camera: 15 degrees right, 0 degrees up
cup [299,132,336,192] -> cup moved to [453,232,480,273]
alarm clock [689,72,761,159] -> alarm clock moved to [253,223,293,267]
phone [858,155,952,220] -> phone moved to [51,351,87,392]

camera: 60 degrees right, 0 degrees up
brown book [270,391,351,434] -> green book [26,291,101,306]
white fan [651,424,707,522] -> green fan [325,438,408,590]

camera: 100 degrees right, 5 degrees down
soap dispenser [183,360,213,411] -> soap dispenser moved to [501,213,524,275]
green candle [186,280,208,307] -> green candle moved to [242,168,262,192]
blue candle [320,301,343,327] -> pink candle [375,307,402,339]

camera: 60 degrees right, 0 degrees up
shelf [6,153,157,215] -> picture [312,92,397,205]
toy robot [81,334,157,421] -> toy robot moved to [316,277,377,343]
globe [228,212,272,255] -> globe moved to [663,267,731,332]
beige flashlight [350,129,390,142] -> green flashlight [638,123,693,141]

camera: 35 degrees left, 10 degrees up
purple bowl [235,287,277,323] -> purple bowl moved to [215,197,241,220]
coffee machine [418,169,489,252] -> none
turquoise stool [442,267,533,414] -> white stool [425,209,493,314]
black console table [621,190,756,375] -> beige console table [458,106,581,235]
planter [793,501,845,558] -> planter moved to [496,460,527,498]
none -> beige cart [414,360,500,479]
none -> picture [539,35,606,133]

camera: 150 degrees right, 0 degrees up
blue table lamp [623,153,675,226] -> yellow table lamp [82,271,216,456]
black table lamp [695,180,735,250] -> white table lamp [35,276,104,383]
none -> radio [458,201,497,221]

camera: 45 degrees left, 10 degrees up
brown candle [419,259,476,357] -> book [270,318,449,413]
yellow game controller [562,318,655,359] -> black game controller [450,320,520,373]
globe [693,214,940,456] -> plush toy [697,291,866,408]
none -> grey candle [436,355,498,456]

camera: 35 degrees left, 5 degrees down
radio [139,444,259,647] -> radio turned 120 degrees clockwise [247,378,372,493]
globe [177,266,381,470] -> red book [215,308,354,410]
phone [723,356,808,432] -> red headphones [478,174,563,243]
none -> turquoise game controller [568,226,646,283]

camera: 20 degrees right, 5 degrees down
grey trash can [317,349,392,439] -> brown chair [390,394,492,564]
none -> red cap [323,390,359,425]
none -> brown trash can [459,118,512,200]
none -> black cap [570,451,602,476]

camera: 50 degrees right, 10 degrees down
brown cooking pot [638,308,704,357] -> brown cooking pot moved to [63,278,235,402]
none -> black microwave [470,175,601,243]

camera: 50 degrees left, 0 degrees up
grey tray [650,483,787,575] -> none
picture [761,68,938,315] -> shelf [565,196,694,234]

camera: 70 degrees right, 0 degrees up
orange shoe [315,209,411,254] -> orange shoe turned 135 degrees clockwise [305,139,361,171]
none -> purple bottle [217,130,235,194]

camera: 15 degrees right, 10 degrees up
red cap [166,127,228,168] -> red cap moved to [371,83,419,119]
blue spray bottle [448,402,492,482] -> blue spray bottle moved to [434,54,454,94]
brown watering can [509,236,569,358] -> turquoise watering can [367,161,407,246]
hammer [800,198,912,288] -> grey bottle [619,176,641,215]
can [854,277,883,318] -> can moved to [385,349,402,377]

### What you are asked to do
Go through the records. Copy each line where "turquoise" appears.

### Exercise result
turquoise stool [442,267,533,414] -> white stool [425,209,493,314]
none -> turquoise game controller [568,226,646,283]
brown watering can [509,236,569,358] -> turquoise watering can [367,161,407,246]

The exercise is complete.